Julian Heiermann, un biologiste de la Ligue de Protection de la Nature (NABU) de Berlin explique que les sangliers ont une conscience bien claire du temps qui passe. Dans la journée, ils restent bien tranquilles dans leurs coins favoris, bauges (sèches) ou souilles (humides) là où les humains ne viendront normalement pas les déranger. Au crépuscule, ils s’acheminent discrètement en file vers les endroits où ils trouvent leur nourriture. A l’heure de pointe, quand les automobilistes de retour du travail foncent sur les routes, ils sont déjà en chemin et peuvent parcourir bien des distances.
Le sanglier, le porcus singularis, le « cochon solitaire » de nos ancêtres gallo-romains, est considéré comme un mammifère particulièrement intelligent. En fait ce n’est pas un cochon mais un cousin du cochon, un animal d’une autre espèce, même si l’hybridation est fréquente. Dans la classification linéenne, c’est un Sus (scrofa ou autre) et non un Porcus.

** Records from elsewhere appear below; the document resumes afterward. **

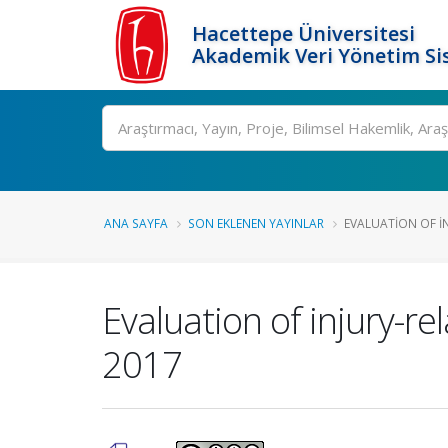
Hacettepe Üniversitesi
Akademik Veri Yönetim Si
Ara
ANA SAYFA
SON EKLENEN YAYINLAR
EVALUATION OF IN
Evaluation of injury-r
2017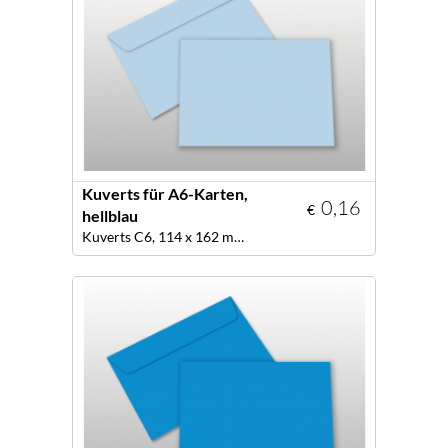
Kuverts für A6-Karten,
0,16
€
hellblau
Kuverts C6, 114 x 162 mm, Farbe hellblau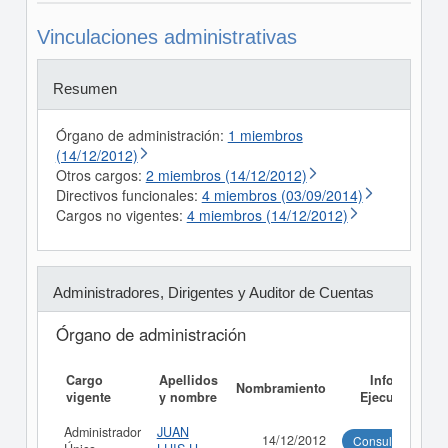
Vinculaciones administrativas
Resumen
Órgano de administración:
1 miembros
(14/12/2012)
Otros cargos:
2 miembros (14/12/2012)
Directivos funcionales:
4 miembros (03/09/2014)
Cargos no vigentes:
4 miembros (14/12/2012)
Administradores, Dirigentes y Auditor de Cuentas
Órgano de administración
Cargo
Apellidos
Informe
Nombramiento
vigente
y nombre
Ejecutivo
Administrador
JUAN
14/12/2012
Consultar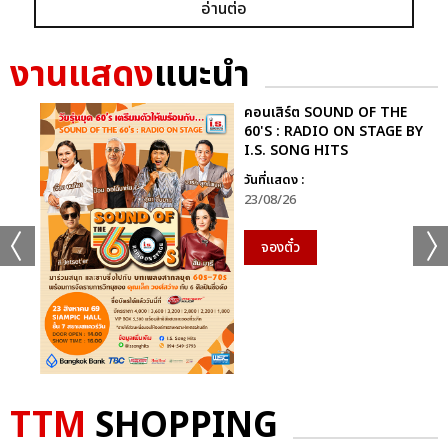
อ่านต่อ
ก็ยังคงอยู่ในหัวใจของแฟนเพลงเสมอไม่มีวันเปลี่ยน
นี่จึงไม่ใช่เพียงคอนเสิร์ตธรรมดา…แต่มันคือ “การเดินทางที่ไม่มีวัน
งานแสดง
แนะนำ
จบ” ของศิลปินผู้เป็นตำนานตัวจริงของวงการเพลงไทย ที่ยังคงสร้าง
แรงบันดาลใจและความสุขให้ผู้ฟังเสมอ
คอนเสิร์ต SOUND OF THE
60'S : RADIO ON STAGE BY
I.S. SONG HITS
ติดตามภาพบรรยากาศเพิ่มเติมได้ทุกช่องทางของ CHANGE2561
และ CHANGEshowbiz แล้วเจอกันใหม่กับ #คอนเสิร์ตพี่
วันที่แสดง :
23/08/26
ฉอดCHANGEshowbiz ที่พร้อมสร้างตำนานครั้งใหม่อีกครั้งเร็วๆ นี้
จองตั๋ว
อัลบั้ม
รูป
TTM
SHOPPING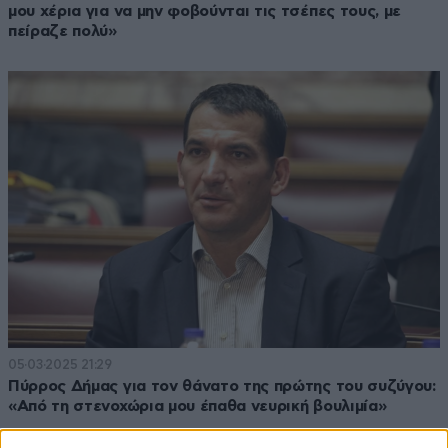
μου χέρια για να μην φοβούνται τις τσέπες τους, με
πείραζε πολύ»
05·03·2025 21:29
Πύρρος Δήμας για τον θάνατο της πρώτης του συζύγου:
«Από τη στενοχώρια μου έπαθα νευρική βουλιμία»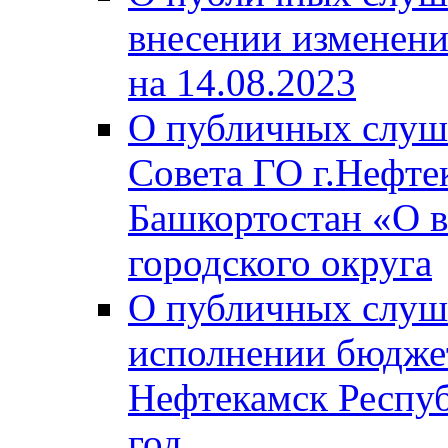
внесении изменени
на 14.08.2023
О публичных слуш
Совета ГО г.Нефте
Башкортостан «О в
городского округа
О публичных слуш
исполнении бюджет
Нефтекамск Респуб
год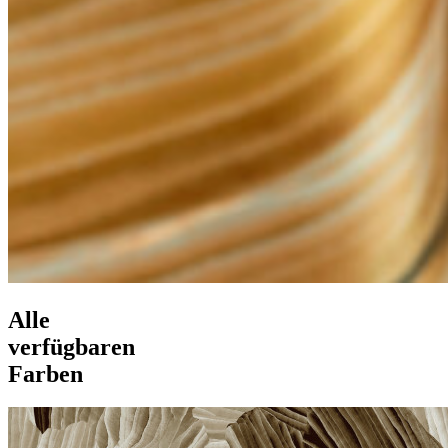
Alle
verfügbaren
Farben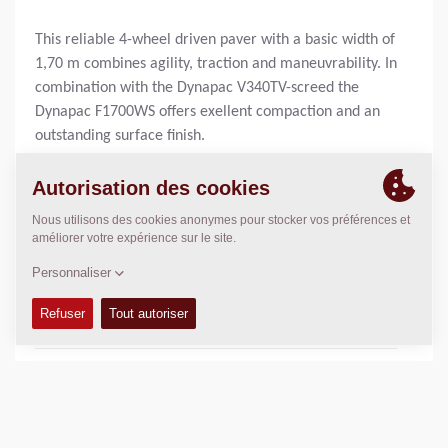
This reliable 4-wheel driven paver with a basic width of
1,70 m combines agility, traction and maneuvrability. In
combination with the Dynapac V340TV-screed the
Dynapac F1700WS offers exellent compaction and an
outstanding surface finish.
Largeur de pose de base:
1,70
m
Largeur de pose maxi:
250
m
Epaisseur de couche maxi:
270
mm
Capacité théorique:
300
t/h
DONNÉES TECHNIQUES
+
KITS D'ENTRETIEN
+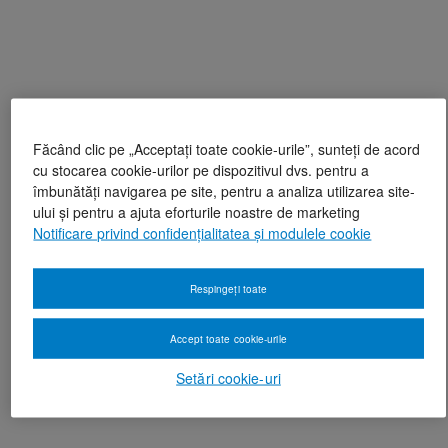
Făcând clic pe „Acceptați toate cookie-urile”, sunteți de acord
cu stocarea cookie-urilor pe dispozitivul dvs. pentru a
îmbunătăți navigarea pe site, pentru a analiza utilizarea site-
ului și pentru a ajuta eforturile noastre de marketing
Notificare privind confidențialitatea și modulele cookie
Respingeți toate
Accept toate cookie-urile
Setări cookie-uri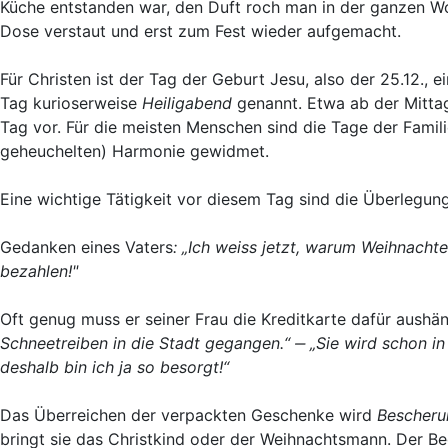
Küche entstanden war, den Duft roch man in der ganzen Woh
Dose verstaut und erst zum Fest wieder aufgemacht.
Für Christen ist der Tag der Geburt Jesu, also der 25.12., e
Tag kurioserweise
Heiligabend
genannt. Etwa ab der Mitta
Tag vor. Für die meisten Menschen sind die Tage der Famil
geheuchelten) Harmonie gewidmet.
Eine wichtige Tätigkeit vor diesem Tag sind die Überlegu
Gedanken eines Vaters
:
„Ich weiss jetzt, warum Weihnachte
bezahlen!"
Oft genug muss er seiner Frau die Kreditkarte dafür aushän
Schneetreiben in die Stadt gegangen.“ ‒ „Sie wird schon i
deshalb bin ich ja so besorgt!“
Das Überreichen der verpackten Geschenke wird
Bescher
bringt sie das Christkind oder der Weihnachtsmann. Der B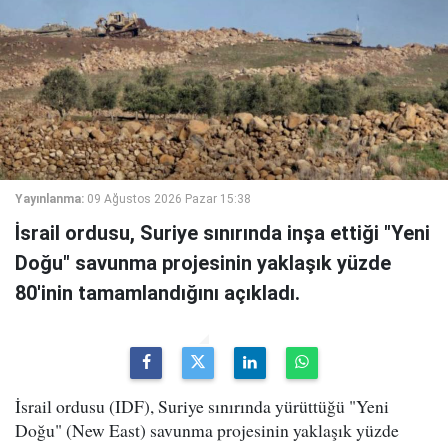
Yayınlanma:
09 Ağustos 2026 Pazar 15:38
İsrail ordusu, Suriye sınırında inşa ettiği "Yeni
Doğu" savunma projesinin yaklaşık yüzde
80'inin tamamlandığını açıkladı.
İsrail ordusu (IDF), Suriye sınırında yürüttüğü "Yeni
Doğu" (New East) savunma projesinin yaklaşık yüzde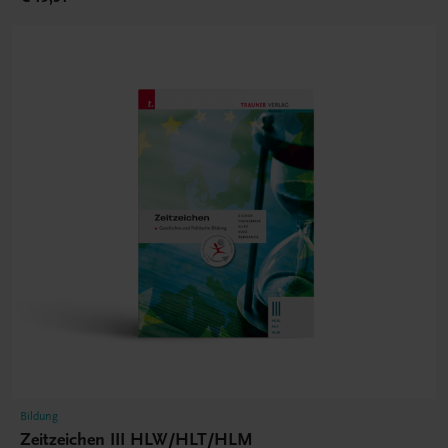
Bildung
Zeitzeichen III HLW/HLT/HLM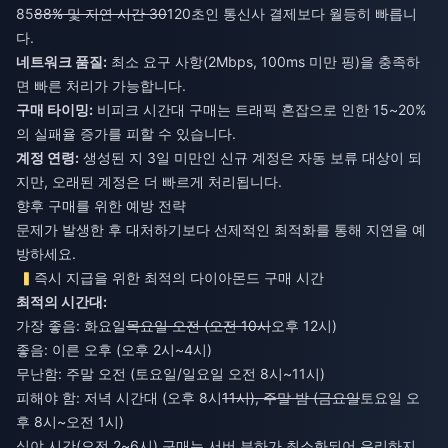
85
88% 및 지연 시간 30
120초인 통신사 결제보다 월등히 빠릅니
다.
네트워크 품질:
최소 요구 사항(2Mbps, 100ms 미만 핑)을 충족하
면 빠른 처리가 가능합니다.
구매 타이밍:
비피크 시간대 구매는 트래픽 혼잡으로 인한 15~20%
의 실패율 증가를 피할 수 있습니다.
계정 연령:
생성된 지 3일 미만인 신규 계정은 자동 보류 대상이 되
지만, 오래된 계정은 더 빠르게 처리됩니다.
향후 구매를 위한 예방 전략
문제가 발생한 후 대처하기보다 선제적인 최적화를 통해 지연을 예
방하세요.
즉시 지급을 위한 최적의 다이아몬드 구매 시간
최적의 시간대:
가장 좋음: 화요일
목요일 오전 (오전 10시
오후 12시)
좋음: 이른 오후 (오후 2시~4시)
무난함: 주말 오전 (토요일/일요일 오전 8시~11시)
피해야 함: 저녁 시간대 (오후 8시
11시), 주말 밤 (금요일
토요일 오
후 8시~오전 1시)
심야 시간(오전 2~6시) 구매는 서버 부하가 최소화되어 유리하지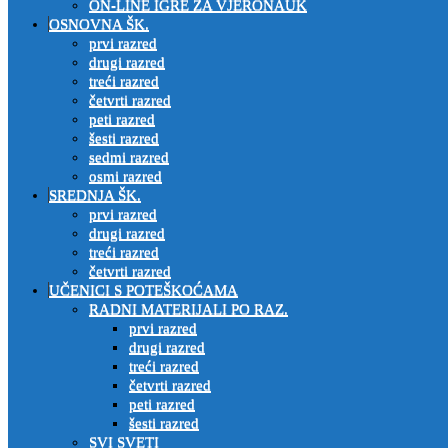
ON-LINE IGRE ZA VJERONAUK
OSNOVNA ŠK.
prvi razred
drugi razred
treći razred
četvrti razred
peti razred
šesti razred
sedmi razred
osmi razred
SREDNJA ŠK.
prvi razred
drugi razred
treći razred
četvrti razred
UČENICI S POTEŠKOĆAMA
RADNI MATERIJALI PO RAZ.
prvi razred
drugi razred
treći razred
četvrti razred
peti razred
šesti razred
SVI SVETI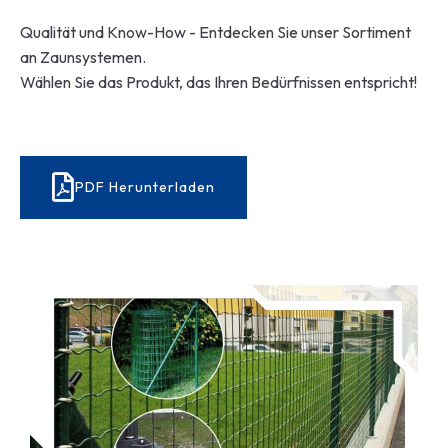
Qualität und Know-How - Entdecken Sie unser Sortiment
an Zaunsystemen.
Wählen Sie das Produkt, das Ihren Bedürfnissen entspricht!
PDF Herunterladen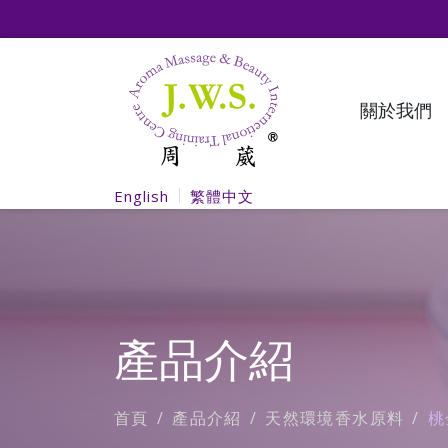
關於我們
English
繁體中文
產品介紹
首頁
產品介紹
天然環境香水原料
桃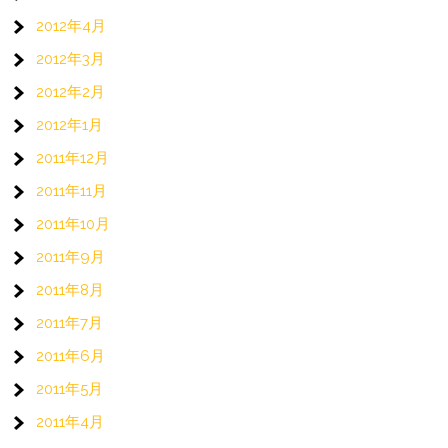
2012年4月
2012年3月
2012年2月
2012年1月
2011年12月
2011年11月
2011年10月
2011年9月
2011年8月
2011年7月
2011年6月
2011年5月
2011年4月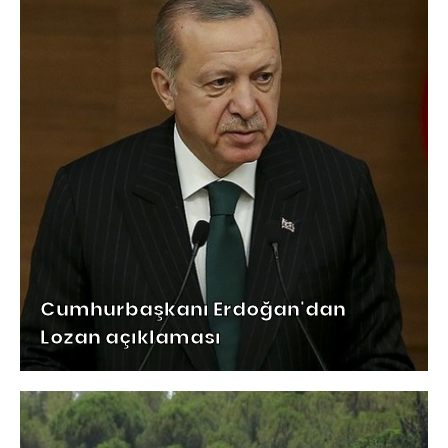
Cumhurbaşkanı Erdoğan'dan
Lozan açıklaması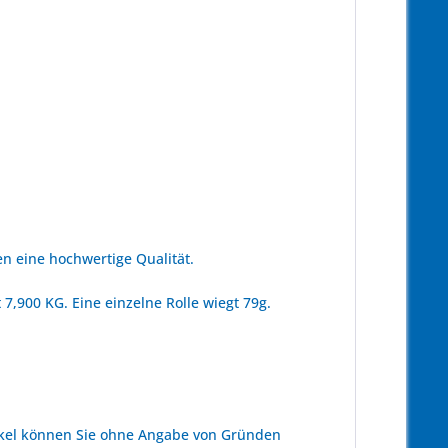
n eine hochwertige Qualität.
7,900 KG. Eine einzelne Rolle wiegt 79g.
kel können Sie ohne Angabe von Gründen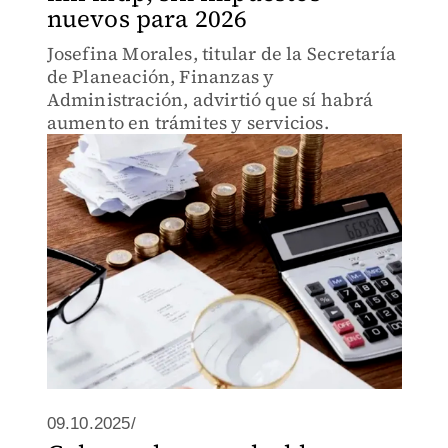
nuevos para 2026
Josefina Morales, titular de la Secretaría
de Planeación, Finanzas y
Administración, advirtió que sí habrá
aumento en trámites y servicios.
09.10.2025/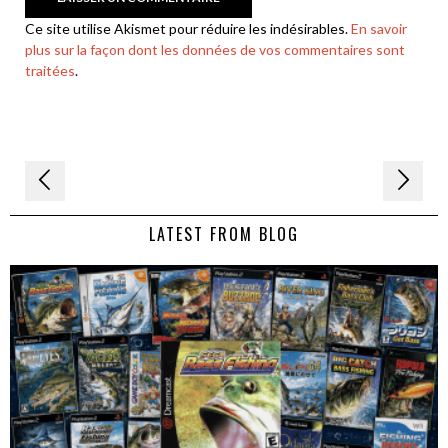
Ce site utilise Akismet pour réduire les indésirables.
En savoir
plus sur la façon dont les données de vos commentaires sont
traitées
.
Navigation
de
LATEST FROM BLOG
l’article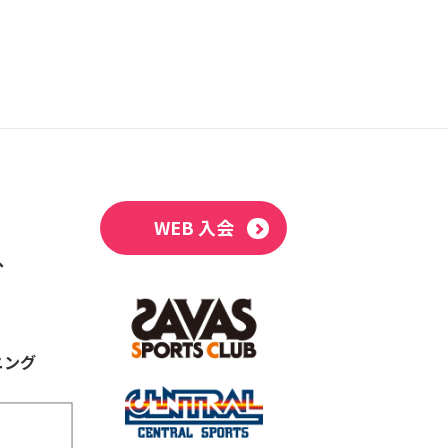
WEB 入会
へ
ニング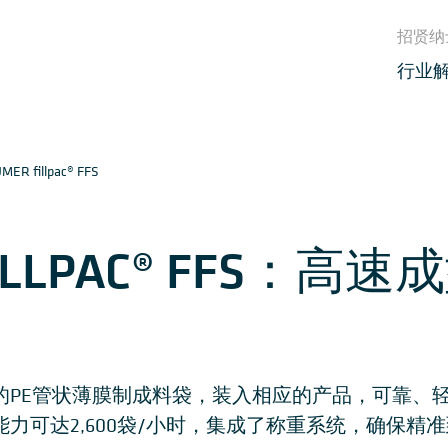
招贤纳
行业
MER fillpac® FFS
FILLPAC® FFS：高
 FFS将预制的PE管状薄膜制成料袋，装入相应的产品，可
FFS的处理能力可达2,600袋/小时，集成了称重系统，确保精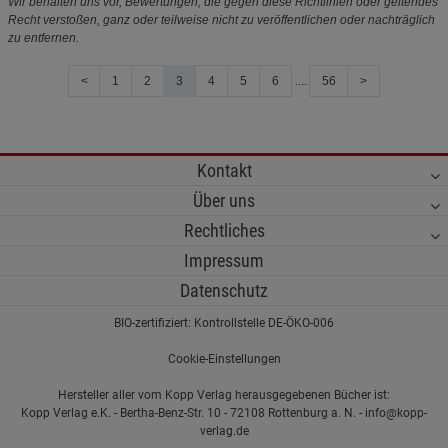
Wir behalten uns vor, Bewertungen, die gegen diese Richtlinien oder geltendes
Recht verstoßen, ganz oder teilweise nicht zu veröffentlichen oder nachträglich
zu entfernen.
<
1
2
3
4
5
6
....
56
>
Kontakt
Über uns
Rechtliches
Impressum
Datenschutz
BIO-zertifiziert: Kontrollstelle DE-ÖKO-006
Cookie-Einstellungen
Hersteller aller vom Kopp Verlag herausgegebenen Bücher ist:
Kopp Verlag e.K. - Bertha-Benz-Str. 10 - 72108 Rottenburg a. N. - info@kopp-
verlag.de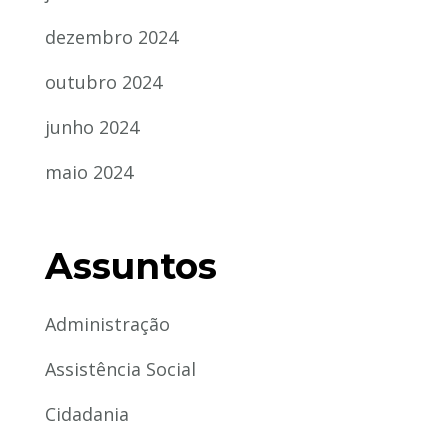
dezembro 2024
outubro 2024
junho 2024
maio 2024
Assuntos
Administração
Assistência Social
Cidadania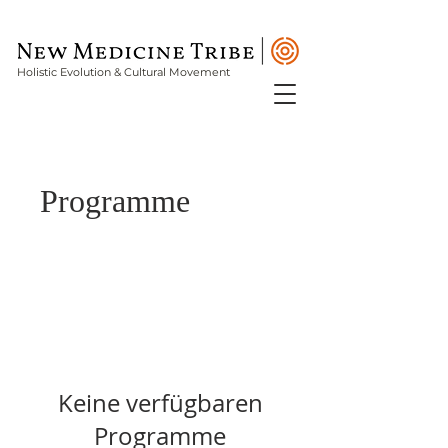
Holistic Evolution & Cultural Movement
Programme
Keine verfügbaren
Programme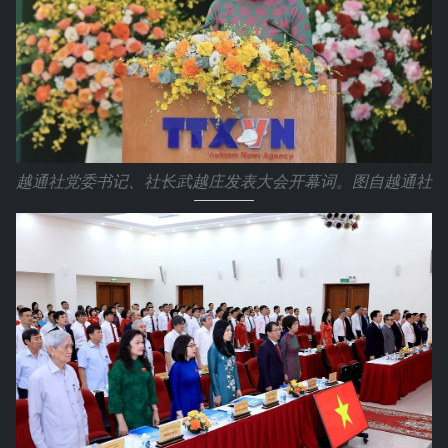
越通社党委书记、社长武越庄发表大会开幕词。图自越通社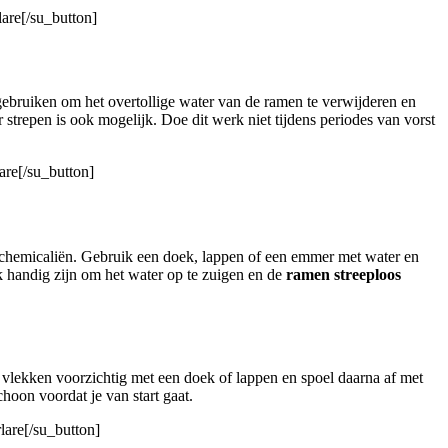
are[/su_button]
gebruiken om het overtollige water van de ramen te verwijderen en
strepen is ook mogelijk. Doe dit werk niet tijdens periodes van vorst
are[/su_button]
chemicaliën. Gebruik een doek, lappen of een emmer met water en
handig zijn om het water op te zuigen en de
ramen streeploos
vlekken voorzichtig met een doek of lappen en spoel daarna af met
oon voordat je van start gaat.
lare[/su_button]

Pourtant, ce mammifère si intelligent n’a ni anticipé ni compris le déplacement brutal des heures de pointe de ses voisins humains. La Fédération des sociétés de chasse allemandes a comptabilisé 27000 sangliers tués sur la route durant la dernière saison de chasse, de mars 2008 à avril 2009, soit un record absolu par rapport aux années précédentes. Ajoutez-y près de 200 000 chevreuils et 3000 automobilistes blessés et vous avez assez pour inquiéter tout le monde. Torsten Reinwald, biologiste et porte-parole de la fédération, explique : Nous avons déjà un pic d’accidents en automne. Ce pic est encore renforcé par le changement d’heure. L’ACE (Auto Club Europa) accuse : La route devient le cimetière des animaux sauvages.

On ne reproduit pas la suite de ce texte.